* [Problem details]: Below are some records. Set each one down exactly as it reads.
%%
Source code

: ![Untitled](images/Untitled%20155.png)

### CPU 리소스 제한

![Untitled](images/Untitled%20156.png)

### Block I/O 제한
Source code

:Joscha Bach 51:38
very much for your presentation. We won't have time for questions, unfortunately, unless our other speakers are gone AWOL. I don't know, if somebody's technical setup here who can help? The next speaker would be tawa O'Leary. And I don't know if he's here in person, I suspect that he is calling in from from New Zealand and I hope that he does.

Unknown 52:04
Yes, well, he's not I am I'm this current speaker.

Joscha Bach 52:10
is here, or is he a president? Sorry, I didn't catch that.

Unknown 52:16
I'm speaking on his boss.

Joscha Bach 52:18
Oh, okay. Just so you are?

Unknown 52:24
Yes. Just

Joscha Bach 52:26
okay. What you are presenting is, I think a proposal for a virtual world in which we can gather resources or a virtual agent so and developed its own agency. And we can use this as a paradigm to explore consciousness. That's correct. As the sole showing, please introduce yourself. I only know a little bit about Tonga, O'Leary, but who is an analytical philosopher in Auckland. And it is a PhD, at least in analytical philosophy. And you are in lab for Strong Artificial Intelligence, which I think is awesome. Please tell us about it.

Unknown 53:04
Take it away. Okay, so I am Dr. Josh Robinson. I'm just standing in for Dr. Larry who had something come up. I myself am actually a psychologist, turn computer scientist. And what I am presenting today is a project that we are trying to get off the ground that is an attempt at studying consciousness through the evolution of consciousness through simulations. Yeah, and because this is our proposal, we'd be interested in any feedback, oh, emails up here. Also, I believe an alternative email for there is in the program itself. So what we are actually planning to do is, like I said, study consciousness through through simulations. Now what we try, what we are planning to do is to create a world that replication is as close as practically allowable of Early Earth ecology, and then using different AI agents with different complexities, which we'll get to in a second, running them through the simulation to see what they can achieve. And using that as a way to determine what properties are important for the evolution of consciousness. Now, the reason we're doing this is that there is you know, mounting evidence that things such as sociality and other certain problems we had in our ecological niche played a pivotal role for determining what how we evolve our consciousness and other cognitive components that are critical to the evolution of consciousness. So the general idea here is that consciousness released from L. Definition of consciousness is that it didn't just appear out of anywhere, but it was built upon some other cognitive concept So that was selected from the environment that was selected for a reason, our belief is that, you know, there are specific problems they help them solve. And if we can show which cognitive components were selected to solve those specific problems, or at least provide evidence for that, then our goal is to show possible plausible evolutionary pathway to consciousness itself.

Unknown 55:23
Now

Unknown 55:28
%%
* [Completed task]:
Source code

: ![Untitled](images/Untitled%20155.png)

### CPU 리소스 제한

![Untitled](images/Untitled%20156.png)

### Block I/O 제한
Source code

:Joscha Bach 51:38
very much for your presentation. We won't have time for questions, unfortunately, unless our other speakers are gone AWOL. I don't know, if somebody's technical setup here who can help? The next speaker would be tawa O'Leary. And I don't know if he's here in person, I suspect that he is calling in from from New Zealand and I hope that he does.

Unknown 52:04
Yes, well, he's not I am I'm this current speaker.

Joscha Bach 52:10
is here, or is he a president? Sorry, I didn't catch that.

Unknown 52:16
I'm speaking on his boss.

Joscha Bach 52:18
Oh, okay. Just so you are?

Unknown 52:24
Yes. Just

Joscha Bach 52:26
okay. What you are presenting is, I think a proposal for a virtual world in which we can gather resources or a virtual agent so and developed its own agency. And we can use this as a paradigm to explore consciousness. That's correct. As the sole showing, please introduce yourself. I only know a little bit about Tonga, O'Leary, but who is an analytical philosopher in Auckland. And it is a PhD, at least in analytical philosophy. And you are in lab for Strong Artificial Intelligence, which I think is awesome. Please tell us about it.

Unknown 53:04
Take it away. Okay, so I am Dr. Josh Robinson. I'm just standing in for Dr. Larry who had something come up. I myself am actually a psychologist, turn computer scientist. And what I am presenting today is a project that we are trying to get off the ground that is an attempt at studying consciousness through the evolution of consciousness through simulations. Yeah, and because this is our proposal, we'd be interested in any feedback, oh, emails up here. Also, I believe an alternative email for there is in the program itself. So what we are actually planning to do is, like I said, study consciousness through through simulations. Now what we try, what we are planning to do is to create a world that replication is as close as practically allowable of Early Earth ecology, and then using different AI agents with different complexities, which we'll get to in a second, running them through the simulation to see what they can achieve. And using that as a way to determine what properties are important for the evolution of consciousness. Now, the reason we're doing this is that there is you know, mounting evidence that things such as sociality and other certain problems we had in our ecological niche played a pivotal role for determining what how we evolve our consciousness and other cognitive components that are critical to the evolution of consciousness. So the general idea here is that consciousness released from L. Definition of consciousness is that it didn't just appear out of anywhere, but it was built upon some other cognitive concept So that was selected from the environment that was selected for a reason, our belief is that, you know, there are specific problems they help them solve. And if we can show which cognitive components were selected to solve those specific problems, or at least provide evidence for that, then our goal is to show possible plausible evolutionary pathway to consciousness itself.

Unknown 55:23
Now

Unknown 55:28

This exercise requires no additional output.